**Excerpt provided**

Howard Epstein

Howard Epstein – LETTER FROM ISRAEL: Russia and Jews

Putin, with Russia’s chief rabbi Berel Lazar, right, has fashioned himself as a backer of Russia’s Jewish community Mikhail Metsel / TASS

Howard Epstein – LETTER FROM ISRAEL: Russia and Jews

If there is one bilateral relationship that Jews have had to endure, rather than enjoy, over the centuries, it has been that with the Russians. In 1827, Nicholas I proclaimed his Statute on Conscription Duty. Jews were rendered liable to serve in the Russian army and the privilege of paying a ransom in lieu was ended. The shetele were denuded of young men. Often taken at the age of 12 – just as they were looking forward to their barmitzvah, of course – they were not released until the age of 37. The Russian army worked them mercilessly, and often to death. It is understandable, therefore, that in Fiddler on the Roof, Tevye prays to Hashem, “May G-d bless and keep the Czar. Far away from us.”

For many, the loss of their boys and repeated pogroms were unbearable. In the First Aliyah, from 1882 to 1903, around 30,000 Jews from Russian territories made their way to Ottoman-controlled Palestine, seeking a life free of degradation and persecution. In the Second Aliyah, between 1904 and 1914, a similar number took the same escape route. The greatest migration, however, involved some 2.8 million Jews who left Russian lands for the New World. Between 1880 and 1910, they arrived in New York as a seemingly endless stream of humanity borne on the high seas to they knew not what, except that nothing could be as pernicious for them as Russia.

Other Russian Jews put their faith in politics. In the sealed train in which Lenin had been despatched by the Germans to Russia, amongst the 29 comrades 17 were Jews, as were 10% of the communist political elite of some 3,000 at the start of the 1918 October Revolution. Many Jews throughout Russia and the Pale of Settlement were communist activists or sympathisers. They could not imagine that life could be as bad in a communist future as it had been under the czars.

In the Great Patriotic War (1941-1945), at least half a million Jews, around 20% of the Jewish population of the USSR, served in the Soviet military. Less than two thirds of them returned home.

You might think that a praiseworthy contribution to the war of survival that the Russians fought but, within five years after the War, Stalin had decided that there was a conspiracy (“the Doctors’ Plot”) of prominent Soviet medical specialists – mostly Jews – to murder leading government and party officials. Stalin intended to use the upcoming trial to launch a massive purge of party-members but (many would say) fortunately by March 1953 he had gone to meet his Maker. That this brought little improvement in the lot of the Jews of Russia became increasingly plain, as by the 1970s the words “Jew” and “Refusenik” were almost synonymous and, as the Soviet Union imploded in 1989, what had started as a trickle towards Israel became a flood.

By 2006, some one million Jews had arrived in Israel from the former Soviet Union, thus replicating the massive scale of Russian immigration to America.

No one expected to see the Abraham Accords in his lifetime, yet they happened and will bring immense wealth, and peace, to the Middle East and the Gulf. This signifies a seminal moment in Jewish history. But it is not the only one.

**Information provided**
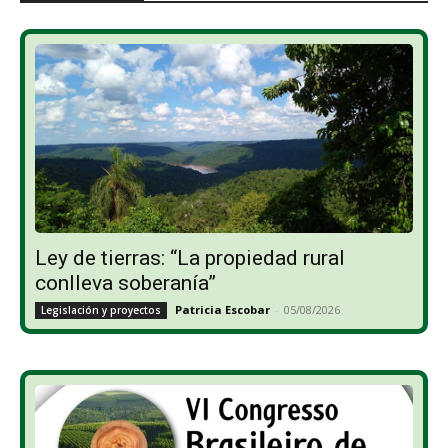
Ley de tierras: “La propiedad rural
conlleva soberanía”
Patricia Escobar
-
05/08/2026
Legislación y proyectos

**Task prompt**
Transcribe the stretch of the letter on Russia and Jews from "Other Russian Jews" through "them returned home.". These rows come from a source unrelated to the letter on Russia and Jews.

**Answer to this problem**
Other Russian Jews put their faith in politics. In the sealed train in which Lenin had been despatched by the Germans to Russia, amongst the 29 comrades 17 were Jews, as were 10% of the communist political elite of some 3,000 at the start of the 1918 October Revolution. Many Jews throughout Russia and the Pale of Settlement were communist activists or sympathisers. They could not imagine that life could be as bad in a communist future as it had been under the czars.

In the Great Patriotic War (1941-1945), at least half a million Jews, around 20% of the Jewish population of the USSR, served in the Soviet military. Less than two thirds of them returned home.